Assignment: With the images removed, write out each record exactly as given.

Bounding box coordinate data:
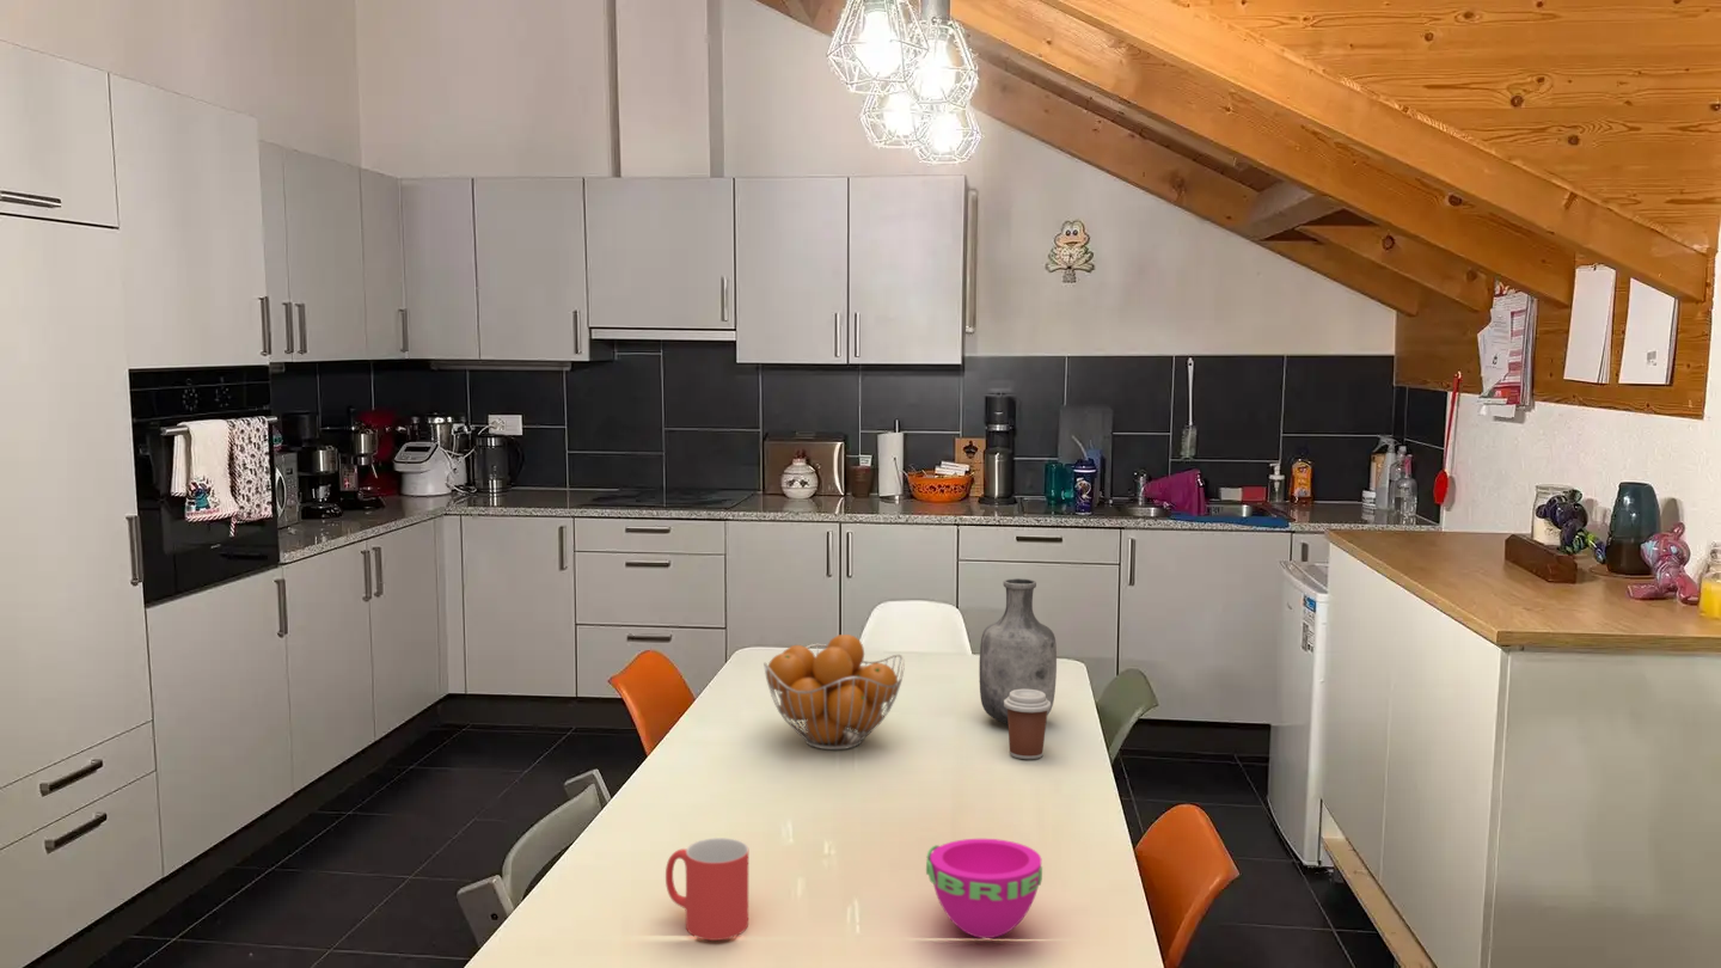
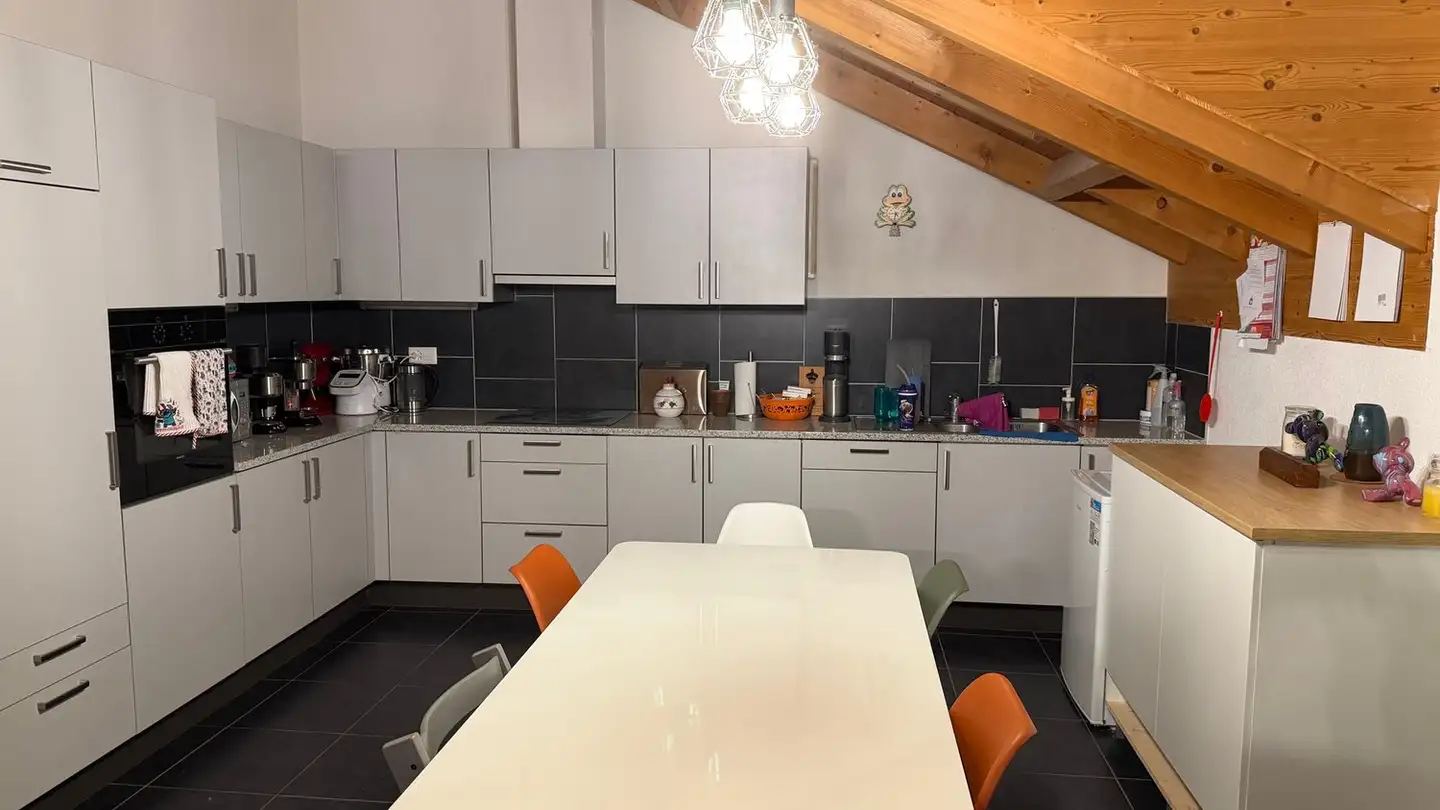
- vase [979,577,1058,724]
- fruit basket [762,633,906,750]
- bowl [925,838,1043,939]
- coffee cup [1004,690,1051,760]
- mug [664,837,749,942]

Worked solution:
- vase [979,577,1058,724]
- fruit basket [762,633,906,750]
- bowl [925,838,1043,939]
- coffee cup [1004,690,1051,760]
- mug [664,837,749,942]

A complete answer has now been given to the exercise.